During this time of uncertainty caused by the COVID-19 pandemic, the term “Outdoor Classroom” has been resurrected. The research clearly shows that being outside in the fresh air is the best place for people to gather, while still maintaining a social distance and wearing masks.
The Outdoor Classroom is not a new idea or concept. When Tuberculosis and the Spanish Flu struck a century ago, schools went outside. Open-air classrooms quickly spread around the world. In the United States, the leading health expert at the time, Adolphus Knopf, the founder of the National Tuberculosis Association said, “Every school must have a large playground, classroom ventilation, and school rooms were to be washed daily, and a judicious curriculum was to include as much outdoor time as possible.” Sound familiar?
While a vaccine is on the way, and we may start seeing things get back to normal soon, Outdoor Classrooms have always been a part of the Stepping Stone School curriculum. The children of Stepping Stone School spend a great deal of time outside as long as the weather cooperates. While in the United States, the local Child Care Licensing standards dictate when it is too hot or cold for children to be outside, Scandinavian countries have Udeskoles (meaning outdoor schools) and Finland has Forest Schools where children are outside no matter what the weather is like.
In Scandinavian countries, the term for living close to nature is Friluftsliv. Living close to nature can encompass anything from hiking, to berry picking and fishing, or be as simple as going for a nature walk or bike ride near your home. Frilusftsliv is simply a chance to get outside and enjoy nature – winter or summer, day or night, rain or shine, mud, sleet, or snow. Scandinavian children enjoy more unstructured outdoor playtime – the average preschooler in Stockholm spends six hours outside each day in good weather and an impressive 90 minutes in winter.

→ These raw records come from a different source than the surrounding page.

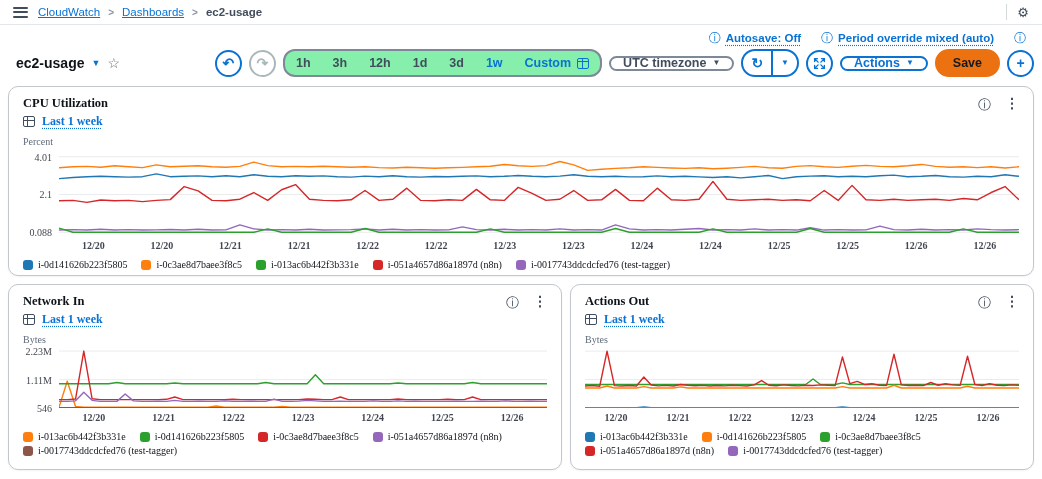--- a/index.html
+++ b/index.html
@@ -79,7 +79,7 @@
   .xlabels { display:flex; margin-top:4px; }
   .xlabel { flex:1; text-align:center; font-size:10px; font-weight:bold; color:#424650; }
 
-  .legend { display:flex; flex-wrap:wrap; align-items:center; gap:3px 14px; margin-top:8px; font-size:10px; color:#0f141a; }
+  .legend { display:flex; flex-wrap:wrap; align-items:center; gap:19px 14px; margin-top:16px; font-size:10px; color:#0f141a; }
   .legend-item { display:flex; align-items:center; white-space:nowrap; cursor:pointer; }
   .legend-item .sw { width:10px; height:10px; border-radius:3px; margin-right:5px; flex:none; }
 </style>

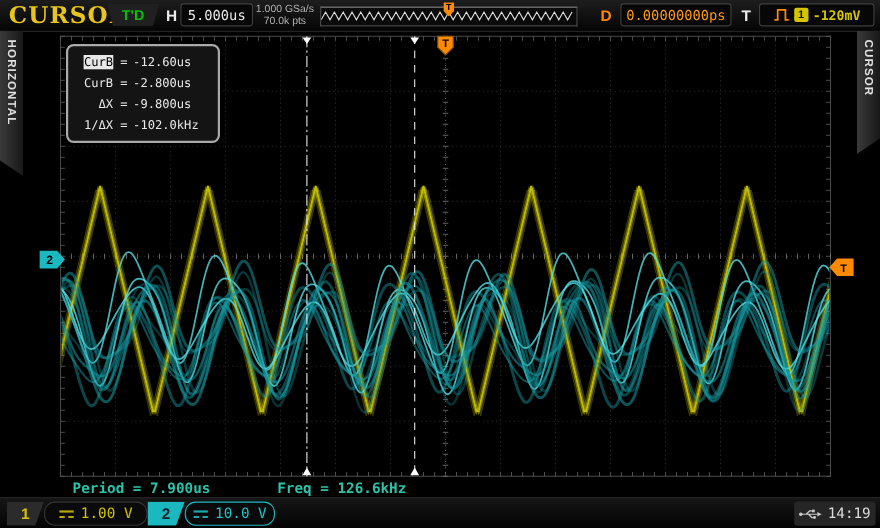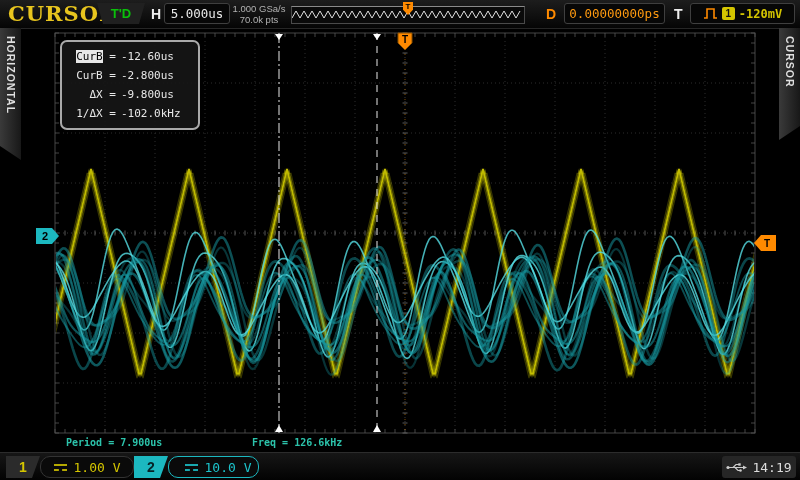--- a/index.html
+++ b/index.html
@@ -51,7 +51,7 @@
   .cur-val{margin-left:5px;}
   .hl{background:#e8e8e8;color:#000;}
   
-  .meas{position:absolute;top:437px;font-family:"DejaVu Sans Mono",monospace;font-size:10px;
+  .meas{position:absolute;top:437px;font-family:"DejaVu Sans Mono",monospace;font-size:13px;
         font-weight:bold;color:#2cc3ab;z-index:4;text-align:right;}
   .meas-period{left:66px;} .meas-freq{left:252px;}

One of the best things about nature, is it is ALWAYS OPEN! Getting outside is one of the best ways for your family to boost its resilience. Spending too much time indoors reduces your Vitamin D level. John de Pluma, MD, a board-certified internist and proponent of nature therapy points to research suggesting an association between visiting forests and improving immune responses. Scientific evidence does associate Vitamin N (N for nature) with reduced stress, better mental and physical health and greater cognitive functioning. Connecting with animals (wild and domestic) may also offset the downside of social distancing.
The following are some ways to bring your family back to nature:
- Pick a Sit Spot, Children and adults should find a special place in nature, whether it is under a tree at the end of the yard, a hidden bend of a creek, or a rooftop garden. Get to know it by day and night. In cool and warm weather, during rain or snow. Doing so can reduce your sense of isolation. Building a fort, den or tree house can help children with problem solving, creativity, planning and a sense of security and place.
- Set up a World Watching Window, If your family is lucky enough to live where stars are visible, stargaze in the evening or very early morning. Locate a few key constellations with your children and orient to those. Other world watching window activities can include cloud spotting, bird-watching, taking nature photos and recording the sounds of birds and other creatures.
- Take a hike or do other exercises outdoors, You can take walks in your neighborhood, parks or forests. Games can help you keep your child’s attention. A game called “Walk this way” involves imitating different animals along the way. Bring toys or props that will make it more fun, like hats, binoculars and walking sticks. Walkie-Talkies are also a big hit. Encourage children to take turns as the “hike leader,” walking in front and setting the pace. You can also play “find ten critters” on longer hikes. This includes discovering footprints or other signs of an animal passing through.
- Got dirt? Set aside a piece of ground in the backyard for children to dig in. Research suggests that children strengthen their immune systems by playing in dirt – and weaken those systems by avoiding dirt.
Although the many benefits of being in nature have been researched, children are spending less time outdoors than ever. Being outside in unstructured environments has numerous cognitive benefits. It is common for children to have trouble focusing in the modern world with all the stimuli from media, and technology, as well as having to sit still for long periods of time. These issues are particularly heightened with so many schools being closed or only offering virtual learning.
Schools like Stepping Stone School, which utilize the outdoors as a continuation of our indoor classrooms have reported higher student gains in academic subjects such as mathematics and language arts. Use the Pandemic as a way to create new family routines, health practices and play!